Patriarch Alexej II. muss ein unheimlich weiser Mann gewesen sein, der in der Russisch-orthodoxen Kirche anfangs noch nicht beliebt, dann aber von den Gläubigen sehr verehrt wurde. Er wurde am 23. Februar 1929 in estischen Hauptstadt Tallin geboren und hieß mit weltlichem Namen Alexej Michailowitsch Ridiger (Rüderiger), er war also deutschstämmig. Sein Vater floh nach der Oktoberrevolution von St. Petersburg nach Estland und empfing 1942 die Priesterweihe, Alexej acht Jahre später und 1961 zum Mönch und zum Bischof von Tallin und Estland geweiht. Nach dem Tode Patriarch Pimen I. wurde er 1990 Patriarch von Moskau und der ganz Russland.

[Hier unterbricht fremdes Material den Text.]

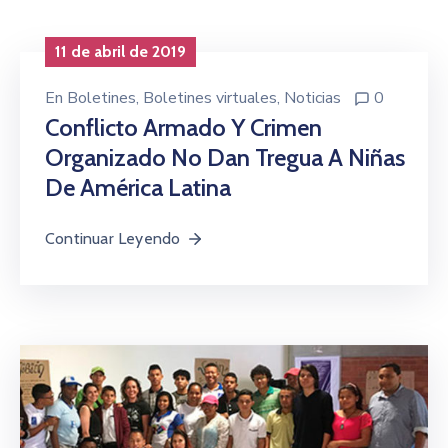
Niñez
11 de abril de 2019
Contáctanos
En
Boletines
‚
Boletines virtuales
‚
Noticias
0
Conflicto Armado Y Crimen
Organizado No Dan Tregua A Niñas
De América Latina
Continuar Leyendo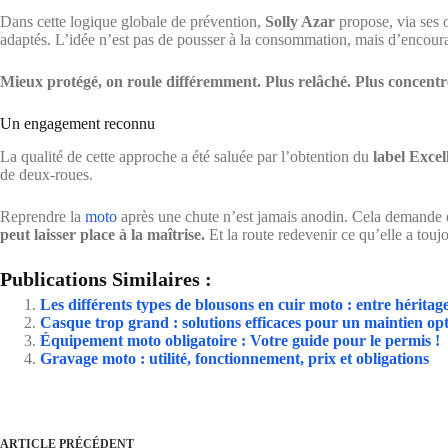
Dans cette logique globale de prévention,
Solly Azar
propose, via ses o
adaptés. L’idée n’est pas de pousser à la consommation, mais d’encoura
Mieux protégé, on roule différemment. Plus relâché. Plus concentr
Un engagement reconnu
La qualité de cette approche a été saluée par l’obtention du
label Exce
de deux-roues.
Reprendre la
moto
après une chute n’est jamais anodin. Cela demande 
peut laisser place à la maîtrise.
Et la route redevenir ce qu’elle a toujo
Publications Similaires :
Les différents types de blousons en cuir moto : entre héritage
Casque trop grand : solutions efficaces pour un maintien op
Équipement moto obligatoire : Votre guide pour le permis !
Gravage moto : utilité, fonctionnement, prix et obligations
ARTICLE
PRÉCÉDENT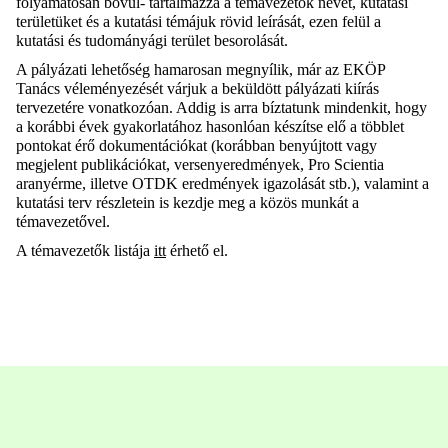
folyamatosan bővül- tartalmazza a témavezetők nevét, kutatási
területüket és a kutatási témájuk rövid leírását, ezen felül a
kutatási és tudományági terület besorolását.
A pályázati lehetőség hamarosan megnyílik, már az EKÖP
Tanács véleményezését várjuk a beküldött pályázati kiírás
tervezetére vonatkozóan. Addig is arra bíztatunk mindenkit, hogy
a korábbi évek gyakorlatához hasonlóan készítse elő a többlet
pontokat érő dokumentációkat (korábban benyújtott vagy
megjelent publikációkat, versenyeredmények, Pro Scientia
aranyérme, illetve OTDK eredmények igazolását stb.), valamint a
kutatási terv részletein is kezdje meg a közös munkát a
témavezetővel.
A témavezetők listája
itt
érhető el.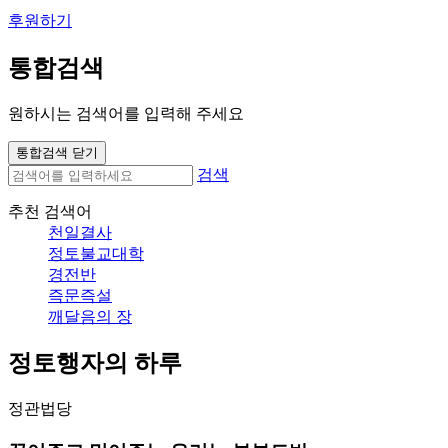
후원하기
통합검색
원하시는 검색어를 입력해 주세요
통합검색 닫기
검색
추천 검색어
천일결사
정토불교대학
경전반
즉문즉설
깨달음의 장
정토행자의 하루
정관법당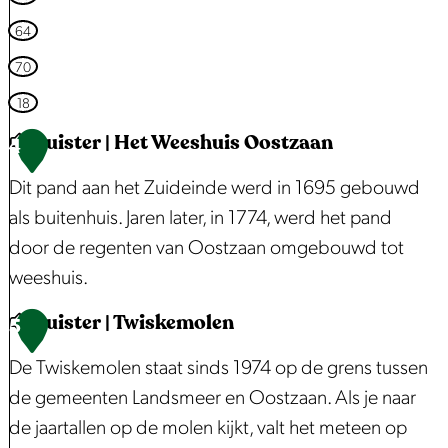
l
64
d
70
18
Luister | Het Weeshuis Oostzaan
4
Dit pand aan het Zuideinde werd in 1695 gebouwd
als buitenhuis. Jaren later, in 1774, werd het pand
door de regenten van Oostzaan omgebouwd tot
weeshuis.
Luister | Twiskemolen
L
5
u
De Twiskemolen staat sinds 1974 op de grens tussen
i
de gemeenten Landsmeer en Oostzaan. Als je naar
s
de jaartallen op de molen kijkt, valt het meteen op
t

Zu seinem Lebenswerk zählt mit Sicherheit das Wiedererstarken der Russisch-orthodoxen Kirche in Russland und ihren Aufbau nach dem Sowjetzeit. Das Verhältnis zur römisch-katholischen Kirche ist recht gespalten, einerseits kam es während seiner Zeit zur einer großen Annäherung, aber auch zu vielen Streitigkeiten. Letztendlich ist ein Patriarch nach 18 Jahren Amtszeit von der Welt gegangen, der unter seinem Kirchenvolk ebenso beliebt war wie der vor nunmehr drei Jahren verstorbene Papst Johannes Paul II.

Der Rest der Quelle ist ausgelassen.